== PROBLEM REQUIREMENTS ==
Set down the data below in full and exactly, minus the pictures.

Saved data entries
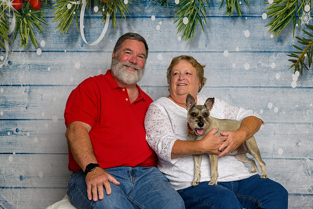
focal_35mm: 55
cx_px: 156
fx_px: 478
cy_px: 104
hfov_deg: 36.2
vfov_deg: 24.6
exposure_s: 1/160
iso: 400
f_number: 10
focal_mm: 55
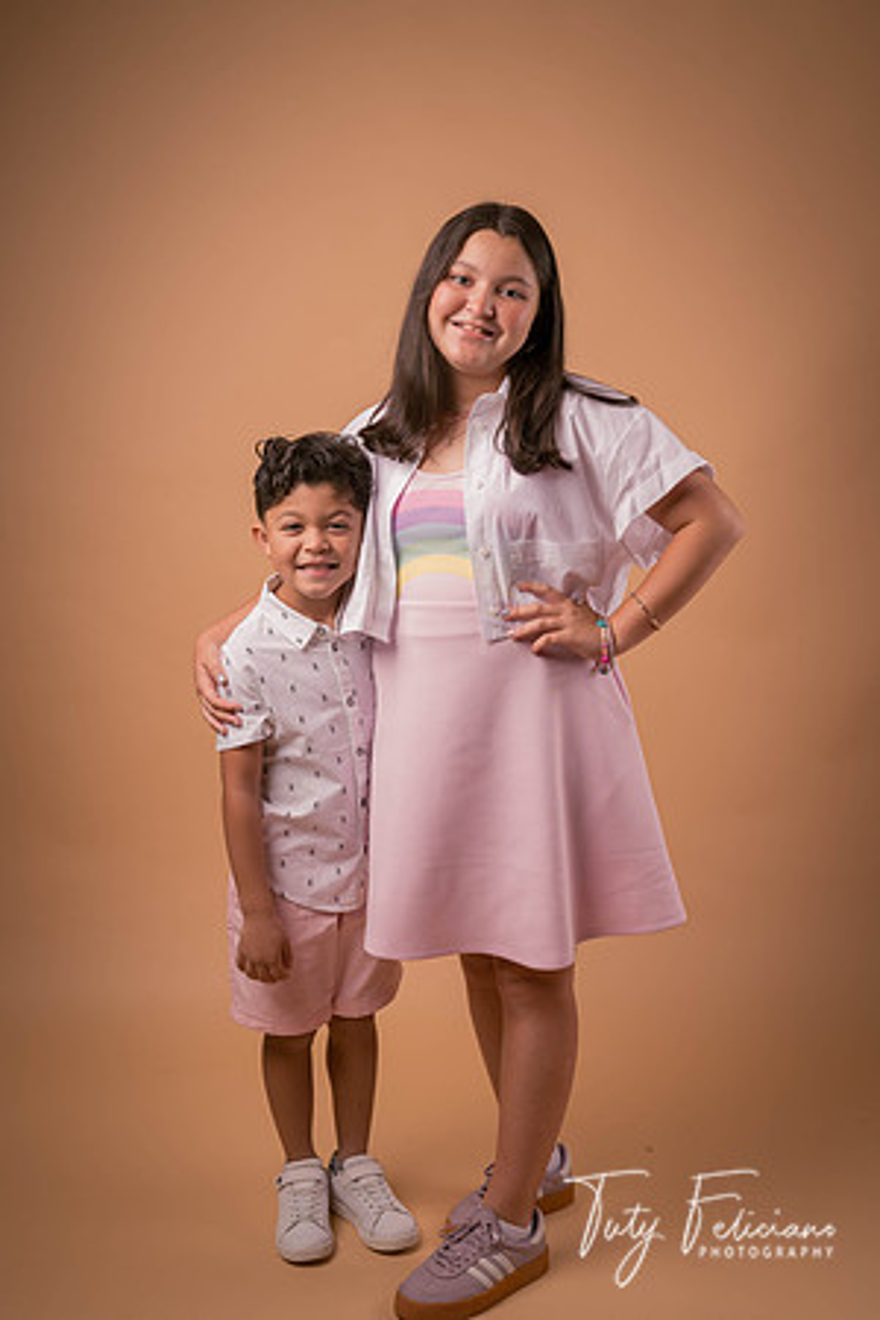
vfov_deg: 45.4
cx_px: 440
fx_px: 1577
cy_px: 660
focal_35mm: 43
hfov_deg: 31.2
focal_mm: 43
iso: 64
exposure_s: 1/250
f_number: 6.3
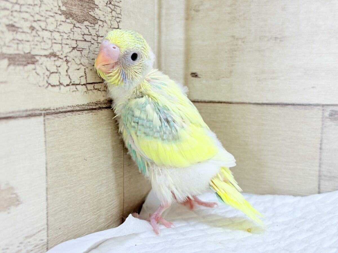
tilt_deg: -7.4
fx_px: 508
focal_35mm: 52
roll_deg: +0.5
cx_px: 169
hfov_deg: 36.8
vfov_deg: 28.0
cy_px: 126
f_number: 1.6
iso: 64
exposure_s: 1/50
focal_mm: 5.96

== SOLUTION TO THIS PROBLEM ==
focal_35mm: 55
cx_px: 156
fx_px: 478
cy_px: 104
hfov_deg: 36.2
vfov_deg: 24.6
exposure_s: 1/160
iso: 400
f_number: 10
focal_mm: 55
vfov_deg: 45.4
cx_px: 440
fx_px: 1577
cy_px: 660
focal_35mm: 43
hfov_deg: 31.2
focal_mm: 43
iso: 64
exposure_s: 1/250
f_number: 6.3
tilt_deg: -7.4
fx_px: 508
focal_35mm: 52
roll_deg: +0.5
cx_px: 169
hfov_deg: 36.8
vfov_deg: 28.0
cy_px: 126
f_number: 1.6
iso: 64
exposure_s: 1/50
focal_mm: 5.96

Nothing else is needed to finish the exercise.